- A Comissão Europeia vai criticar Itália por não ter uma estratégia industrial robusta e pelas disparidades entre Norte e Sul.
- Define recomendações para reduzir assimetrias regionais, reformar o sistema fiscal e dinamizar o mercado de capitais, previstas para divulgação a 3 de junho.
- Aidesa por parte da União visa aumentar a competitividade italiana e acelerar reformas, com foco no mercado de capitais e em uma política industrial mais coesa.
- A Comissão critica o regime fiscal italiano pela dependência excessiva da tributação sobre o trabalho e pela taxa única para trabalhadores independentes, considerando-o complexo e menos progressivo.
- Sugere tornar o sistema fiscal mais favorável ao crescimento sustentável, combatendo evasão fiscal e reduzindo despesas fiscais, incluindo IVA e subsídios prejudiciais ao ambiente.
A Comissão Europeia vai divulgar recomendações específicas para Itália, incluindo uma estratégia industrial, reformas fiscais e estímulo ao mercado de capitais. As propostas devem sair amanhã, 3 de junho, com foco em reduzir disparidades regionais.

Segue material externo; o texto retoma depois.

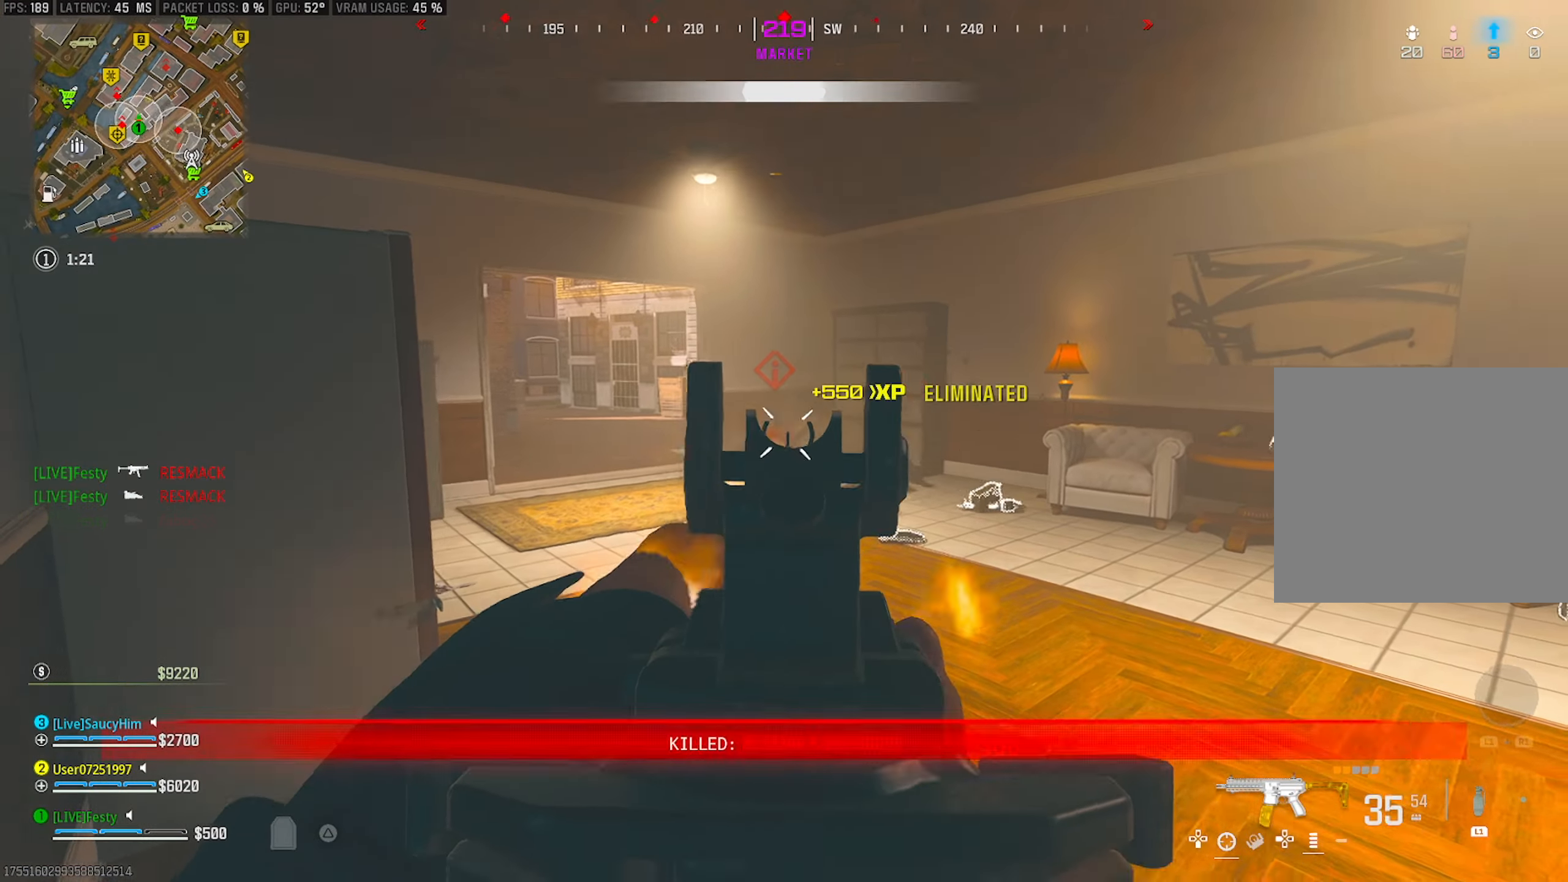
{"dt_ms": 500, "buttons": [], "left_stick": "up", "right_stick": "center", "events": [[67, "left_stick", "down"], [167, "right_stick", "center"], [184, "L2", "up"], [217, "right_stick", "right"], [250, "left_stick", "right"], [267, "R2", "up"], [367, "left_stick", "up"], [417, "right_stick", "center"], [450, "TRIANGLE", "down"], [500, "TRIANGLE", "up"]]}
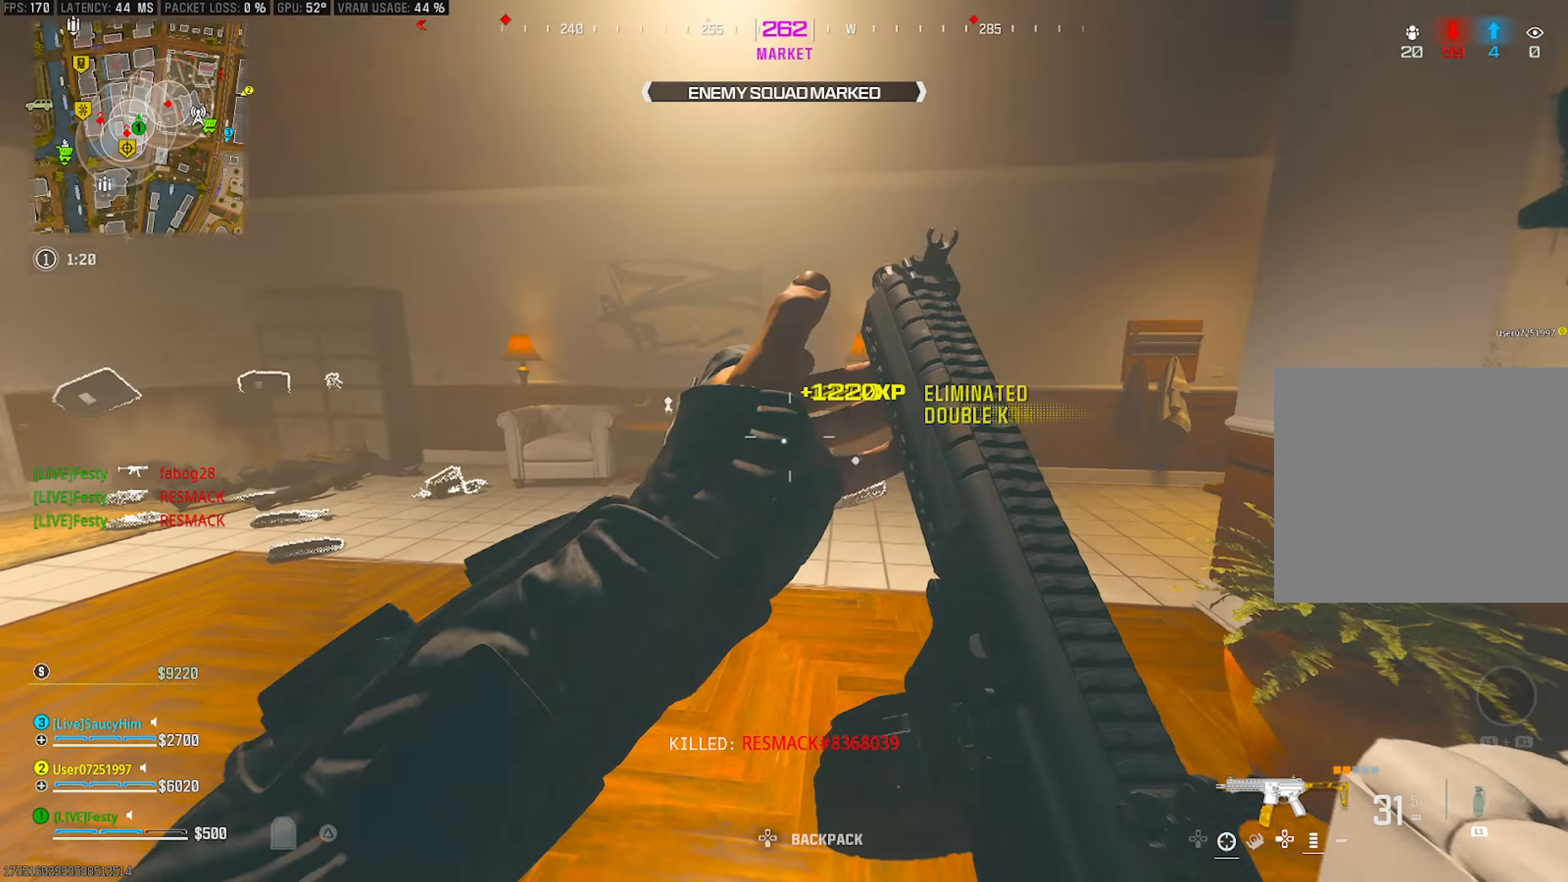
{"dt_ms": 500, "buttons": ["SQUARE"], "left_stick": "right", "right_stick": "center", "events": [[200, "right_stick", "down-left"], [284, "left_stick", "up-right"], [334, "right_stick", "center"], [367, "SQUARE", "down"], [384, "left_stick", "right"], [434, "SQUARE", "up"], [500, "SQUARE", "down"]]}
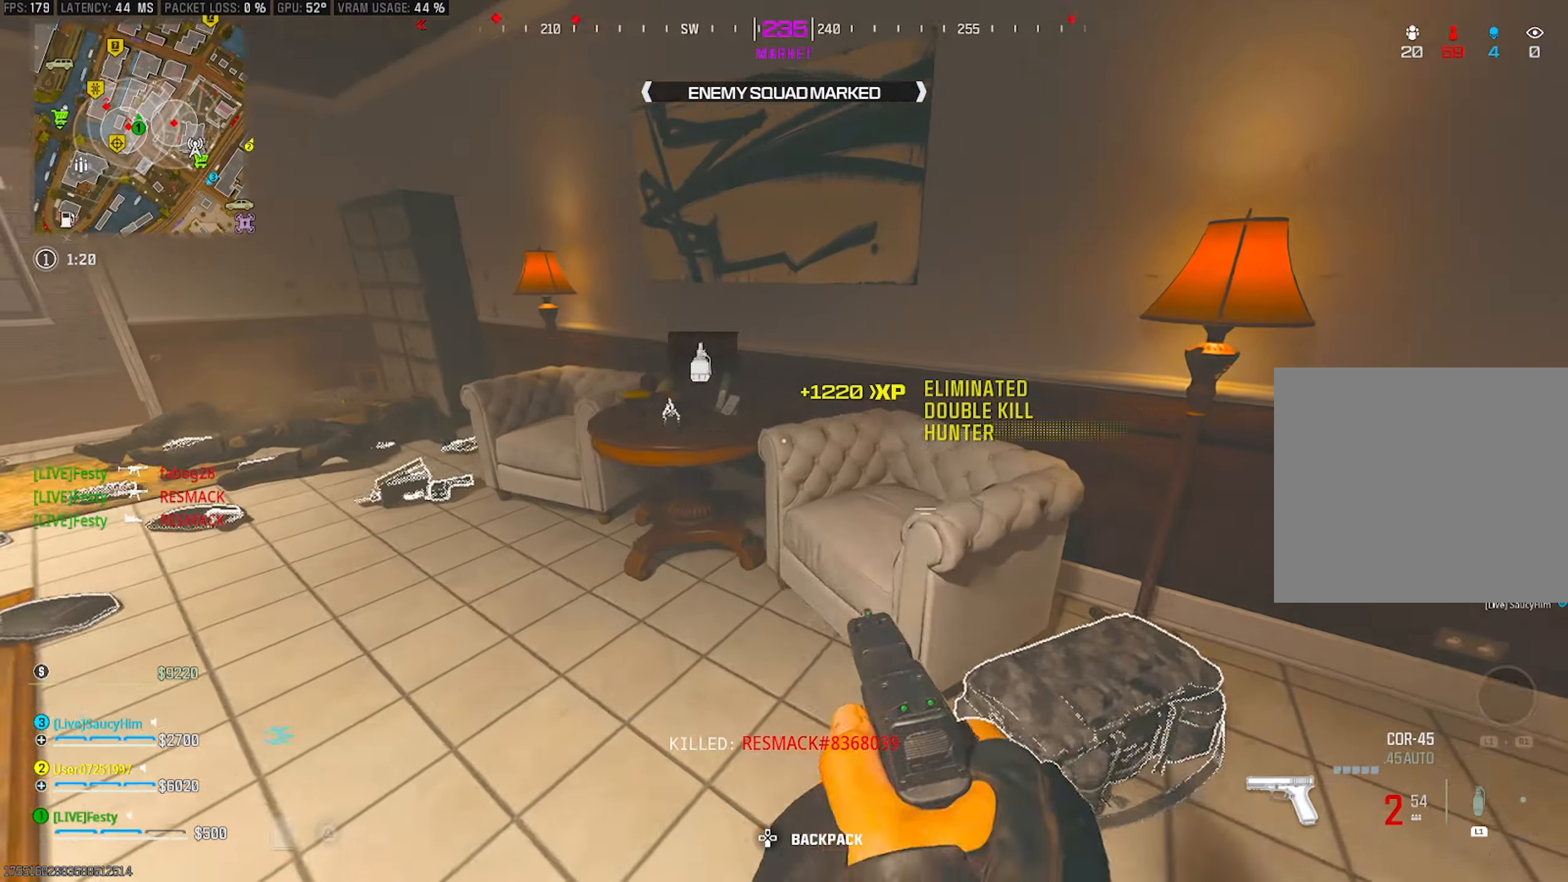
{"dt_ms": 500, "buttons": [], "left_stick": "down", "right_stick": "center", "events": [[67, "SQUARE", "up"], [100, "right_stick", "left"], [167, "left_stick", "down-right"], [317, "right_stick", "center"], [334, "left_stick", "down"]]}
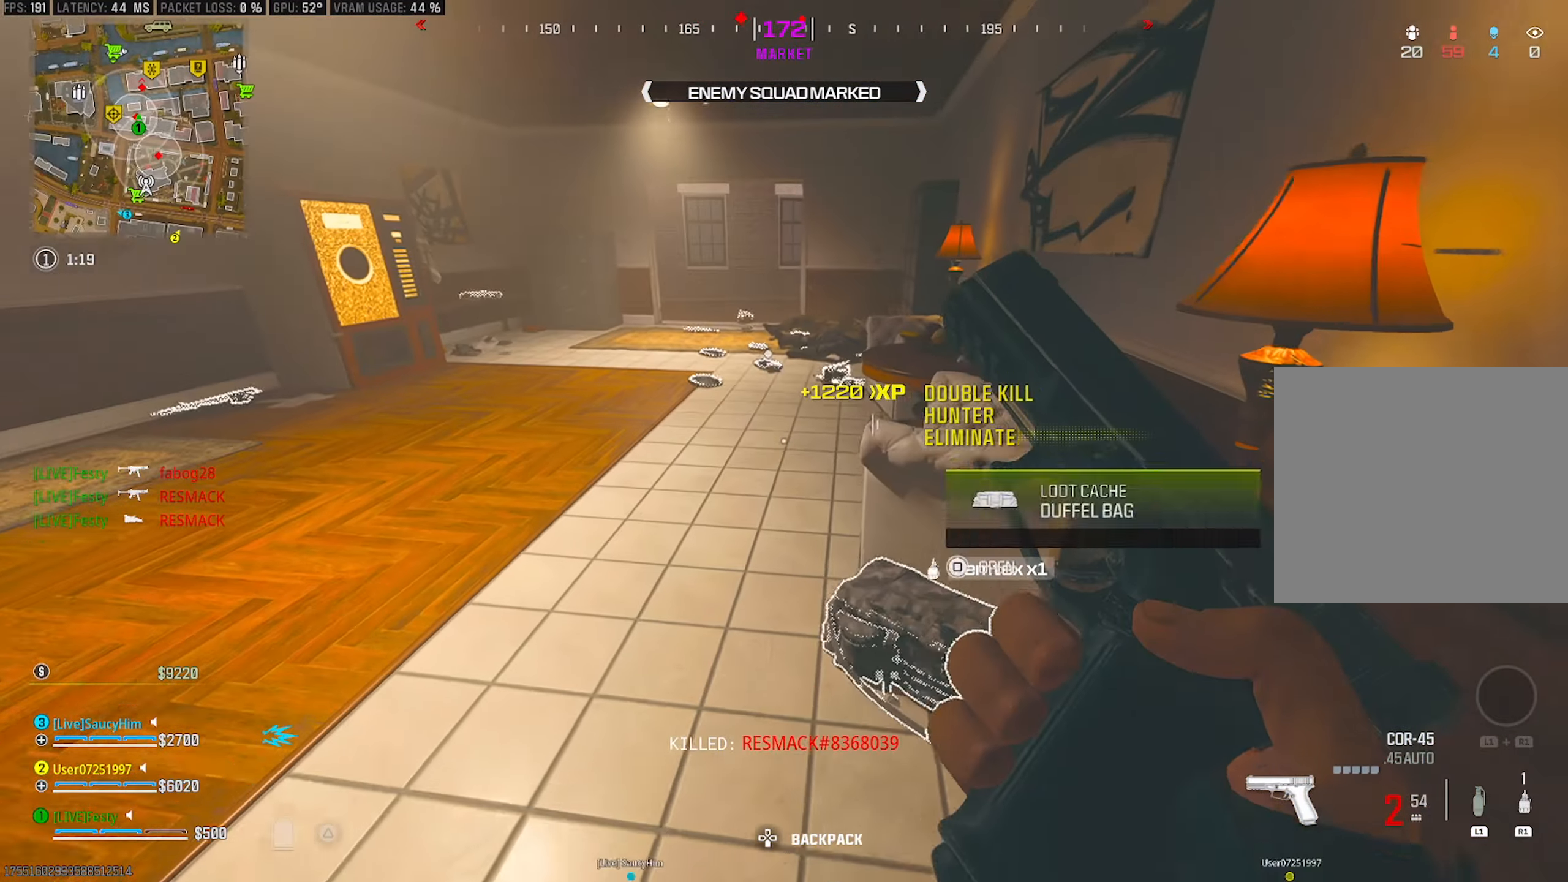
{"dt_ms": 500, "buttons": [], "left_stick": "down-left", "right_stick": "center", "events": [[34, "left_stick", "left"], [84, "SQUARE", "down"], [134, "left_stick", "up"], [150, "SQUARE", "up"], [217, "SQUARE", "down"], [250, "left_stick", "down-right"], [267, "SQUARE", "up"], [400, "left_stick", "down-left"]]}
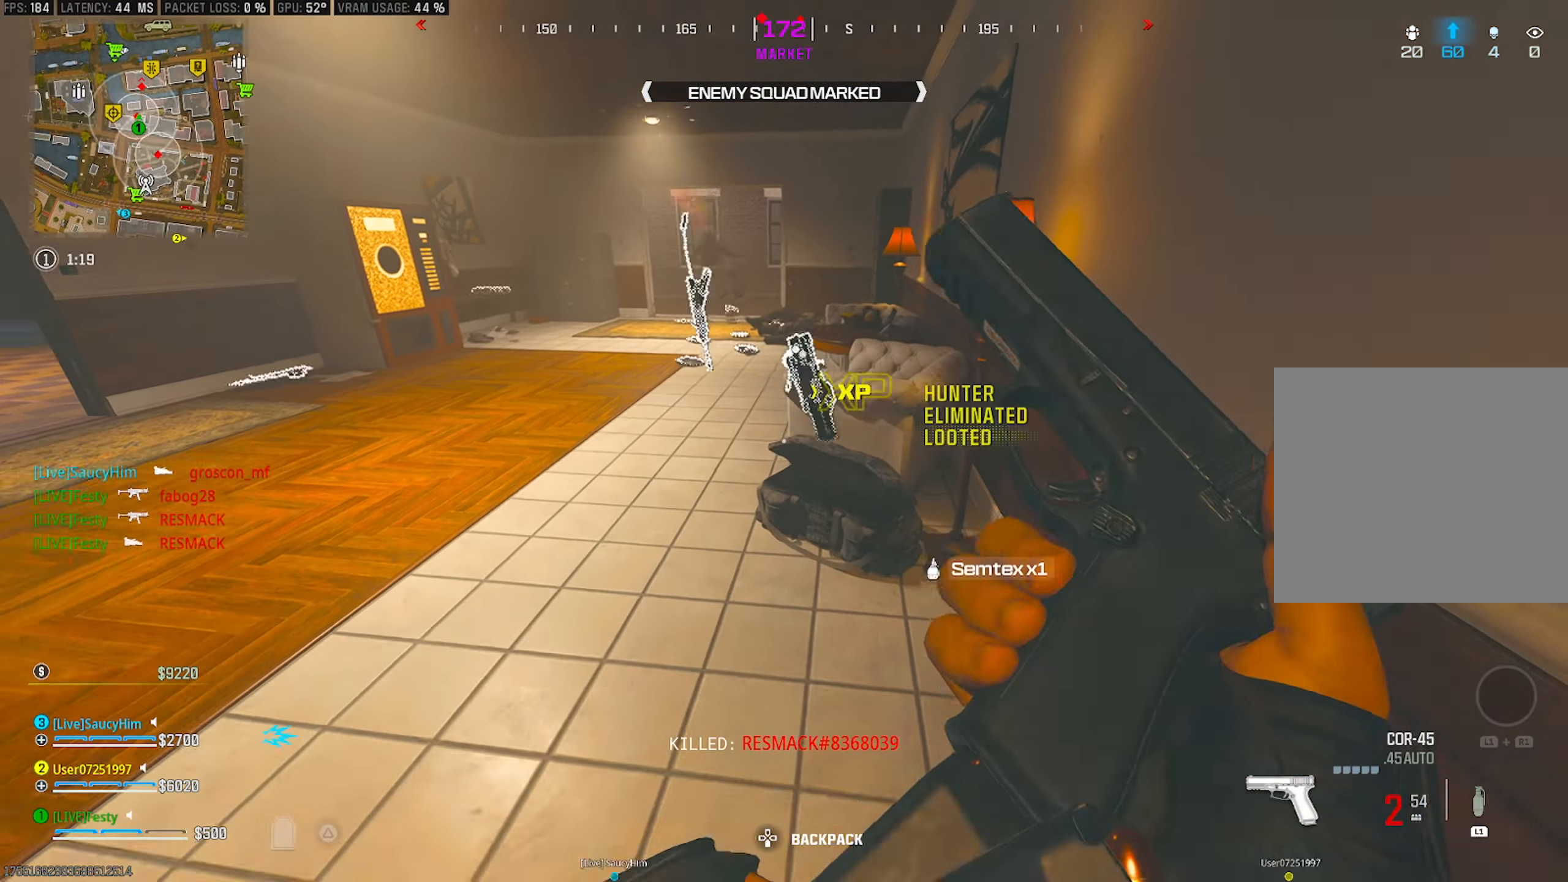
{"dt_ms": 500, "buttons": [], "left_stick": "up-left", "right_stick": "center", "events": [[34, "left_stick", "up-left"], [100, "R1", "down"], [134, "right_stick", "up"], [167, "R1", "up"], [234, "R1", "down"], [250, "right_stick", "center"], [300, "R1", "up"], [384, "CROSS", "down"], [484, "CROSS", "up"]]}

Segundo o documento a que a Euronews teve acesso, a estratégia italiana é considerada fraca, com falta de prioridade a setores estratégicos e fragmentação de incentivos. O Norte e o Sul apresentam grandes diferenças de produtividade e infraestruturas defasadas.
A Comissão pretende ainda promover a mobilização de poupança e o crescimento dos mercados de capitais, para facilitar o financiamento de empresas e a inovação. A meta é reforçar a competitividade italiana na arena europeia.
Estratégia industrial
O texto critica a ausência de medidas de política claras e de uma governação integrada para a política industrial, apesar do livro branco Made in Italy 2030. A Comissão solicita uma estrutura de governação mais efetiva.
A relação entre políticas industriais, de infraestruturas e de investigação é apontada como deficiente, limitando a coordenação entre autoridades nacionais. A proposta envolve maior alinhamento entre áreas prioritárias.
Sistema fiscal
A Comissão enfatiza que o regime fiscal italiano depende excessivamente da tributação sobre o trabalho, o que pode frear o crescimento económico. Propõe reduzir dependência de fontes de receita menos prejudiciais ao crescimento.
Sugere transferir parte da carga para outras vias, com reforço à fiscalização e combate à evasão, além de reduzir despesas fiscais ligadas ao IVA e a subsídios com impactos ambientais.